I have some problems with using this color on tables.
(1) I find the color a bit too dark to easily read the text of the table
headings.
(2) When printed in black and white, the color is a bit too dark.
(3) When the files are reused for LibO, the color must be changed. This
is easy, but still it's extra work.
For these reasons, I suggest that for the other books we use the light
gray background that I had previously for the heading row, even though
that is not as attractive in the color PDF.
BTW, I have not yet used BandIt on the individual chapter files.
--Jean
I will deliver a new version sometime tomorrow, with banding, borders
and heading all gray. Also the banding will start with white for tables
without headers. (Note: the "repeat headers" flag is frequently set,
even for tables without headers. The setting is right in the Table menu,
as a check/uncheck option.) In the meantime, if you're in a hurry, here
are some quick do-it-yourself fixes.
DIY fix (heading only): find the two macro statements that look like this:
'Do the banding
For nRowIndex = 1 to nRows - 1
change the one to a zero:
'Do the banding
For nRowIndex = 0 to nRows - 1
and the headings will be the same color as the banding.
That's how the code will look in the upcoming version.

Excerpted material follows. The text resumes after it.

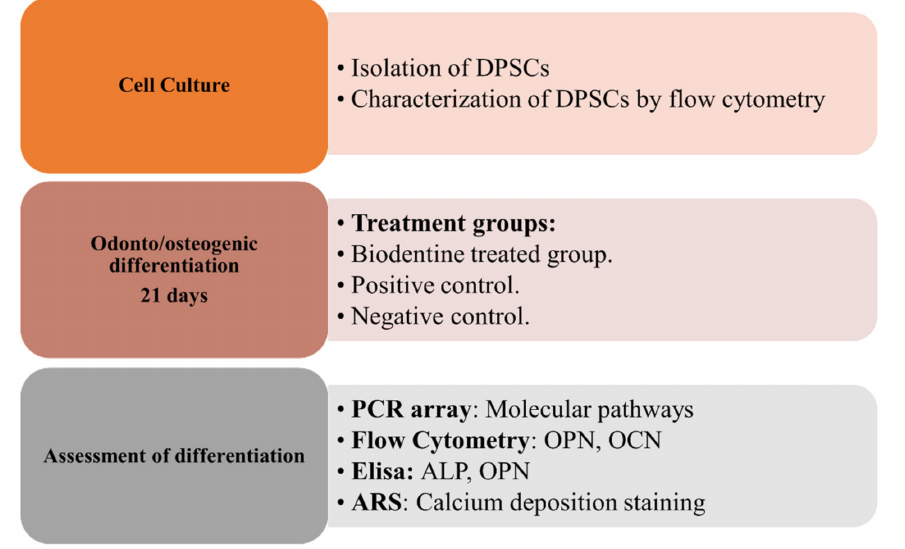
Figure 1. Flow chart of work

DIY fix (heading and border color: near the front, find the two lines:
glHeadColor = RGB(0, 139, 205) 'a medium blue
lLightBlue = RGB(230, 230, 230) 'Gray 10%
Change the numbers in the first line to match the second line:
glHeadColor = RGB(230, 230, 230) 'a medium blue
lLightBlue = RGB(230, 230, 230) 'Gray 10%
Both heading and borders will be gray.
One point I would like guidance on is the width of the border lines. You
can play with these in the code lines:
With strBorder
.TopLine = fnLineUp(.TopLine, 4)
.LeftLine = fnLineUp(.LeftLine, 4)
.RightLine = fnLineUp(.RightLine, 4)
.VerticalLine = fnLineUp(.VerticalLine, 2)
.HorizontalLine = fnLineUp(.HorizontalLine, 0)
.BottomLine = fnLineUp(.BottomLine, 8)
End With
In each case, the line width is the trailing number, in 1/100 mm. I
can't see any difference between 2 and 8, myself, but there may be
differences in PDF or printing. A value of 35 is ~1 point, so 17 or 18
should be 0.5 point, and the 0.05 point setting should be about 2. (The
value of zero says not to show the line at all.)
Note that if the table breaks over a page boundary, the border lines
will be displayed only for the bottom or last part of the table. (OO.o bug.)